Much of the Terra/Luna damage flowed through Singapore-based crypto hedge fund Three Arrows Capital (3AC), which hemorrhaged capital in the sell-off that followed the stablecoin’s failure. 3AC was subsequently left unable to meet margin calls from its own lenders, and was forced to declare bankruptcy. This proved to be very bad news for the many crypto institutions who had extended loans to the hedge fund and bet their money on 3AC’s ability to stay afloat, and it led to an over-leveraged daisy chain of even more industry bankruptcies, including Voyager.

FTX and Sam Bankman-Fried

While this was going on, the (at-the-time) leading crypto exchange FTX and its founder Sam Bankman-Fried were still actively casting themselves as the industry’s savior, promising to backstop crypto’s cascading domino moment with acquisitions and well-placed capital injections.

As summer wound down, crypto markets showed promising signs of stabilization and it appeared that the bad leverage had been purged from the marketplace.

From White Knight to Lights Out

Unfortunately, reality always trumps perception, and the biggest crypto domino had yet to fall. In November, the FTX exchange imploded over 48 hours as news came to light that the enterprise group of companies had misappropriated customer funds to make successively bad bets that left the company billions upon billions in the hole and no viable options to close the gap.

The knock-on effects of the global exchange’s demise severely rattled the industry, leading to further collapses at BlockFi, Genesis and others.

It has also sowed doubt through the entire sector, as the full extent of the fraudulent possibilities inherent to a centralized, black box business model become more widely understood.

Current headwinds in the macro environment, coupled with murky confidence and even murkier regulatory oversight will continue to put pressure on crypto.
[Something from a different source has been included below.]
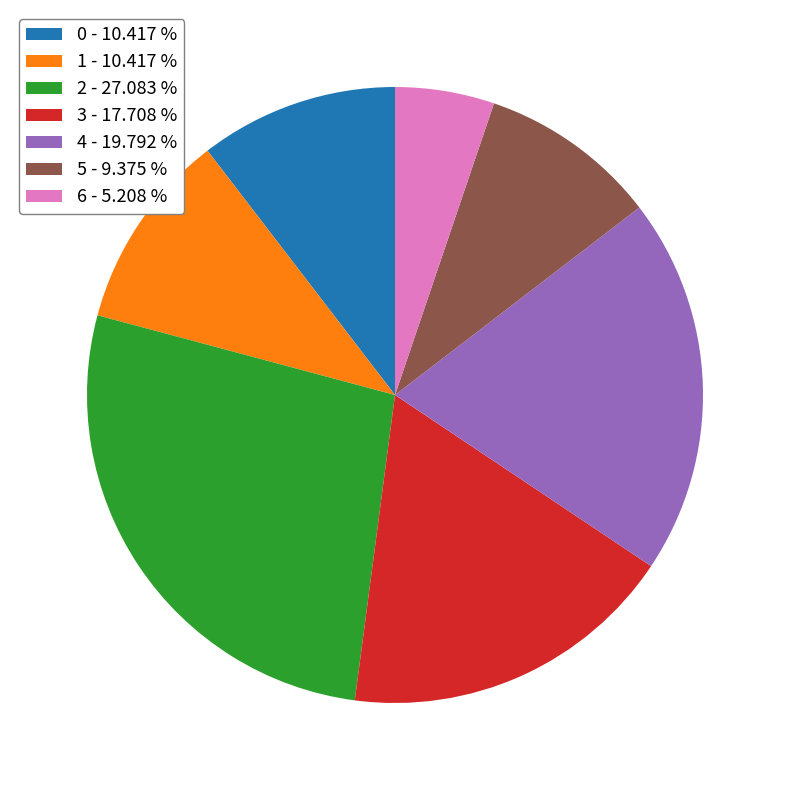

Is the sum of 5 - 9.375 % and 6 - 5.208 % greater than half?

No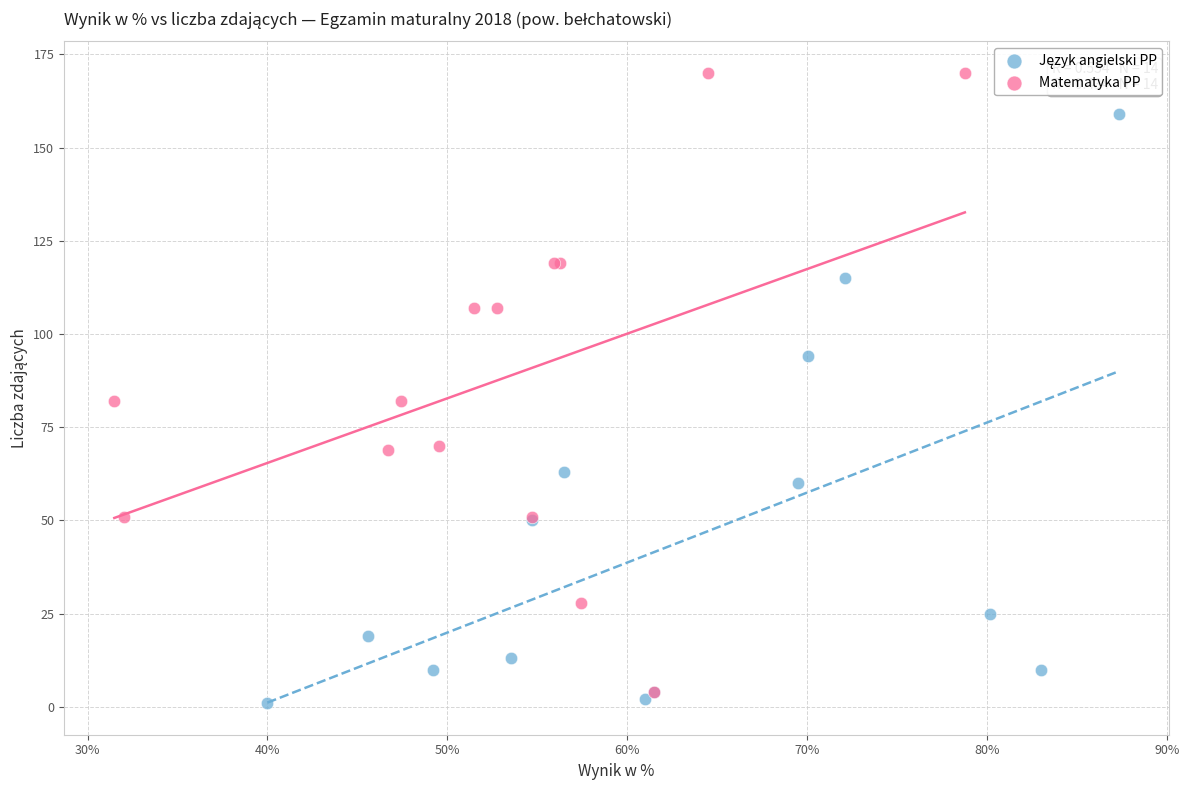

Which series has the widest spread of Y values?

Matematyka PP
Money Crypto vs. Tech Crypto

It needs to be said that none of the failures mentioned above were caused by issues endemic to the underlying blockchain technology supporting the crypto industry. In fact, many industry observers, and especially the purists, would tell you the failures were directly at odds with the promise and premise of blockchain technology.
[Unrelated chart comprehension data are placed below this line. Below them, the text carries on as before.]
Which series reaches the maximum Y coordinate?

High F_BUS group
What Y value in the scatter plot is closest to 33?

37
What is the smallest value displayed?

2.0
Additionally, technical development within native web3 architecture has rapidly progressed, with Ethereum transitioning from proof-of-work to an exponentially more sustainable, on an energy-usage basis, proof-of-stake blockchain model. The upgrade, a monumental technological feat no matter one’s inclinations toward the industry, can be pointed to as a singularly positive event.
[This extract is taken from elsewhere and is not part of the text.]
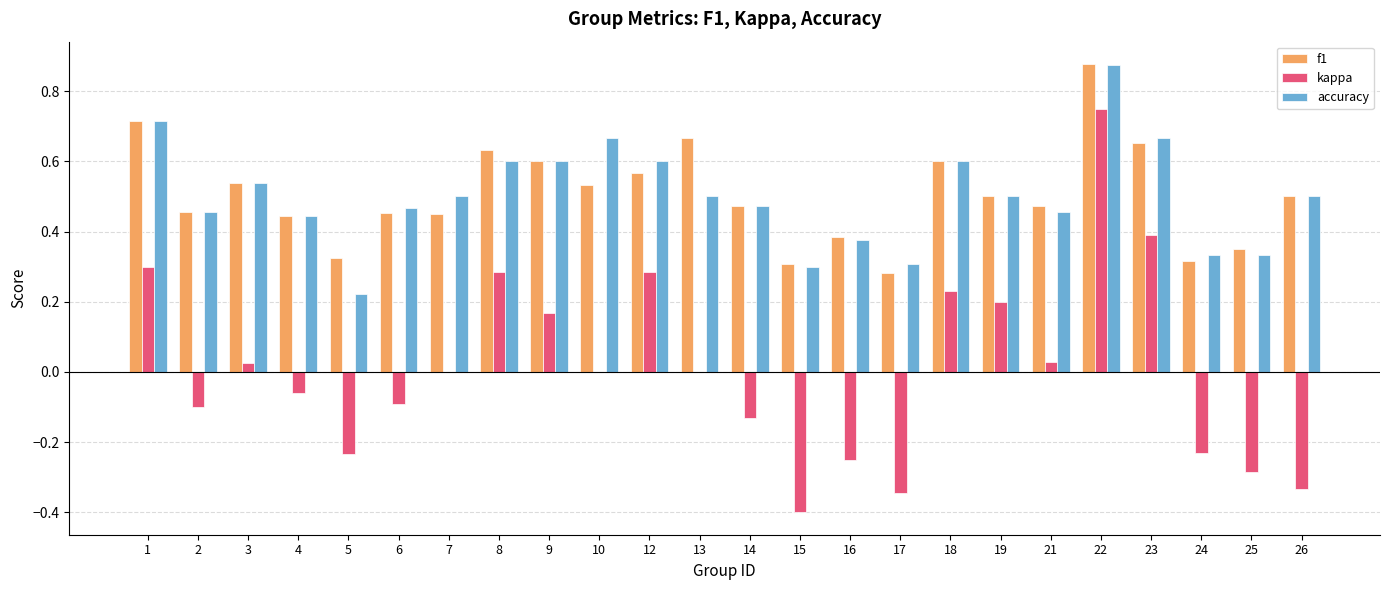

At which category does the chart reach its peak across all series?

22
Today, the future of crypto as an asset class remains more unclear than ever as the focus has shifted to spiral cycle of new contagion impacts, bankruptcy and clawback proceedings, regulatory probes and potential after-the-fact legislative fixes.

Taken together, crypto appears set to remain in a similar course — at least for the early part of 2023 — as the industry braces for further impacts while awaiting its next killer use case or White Knight.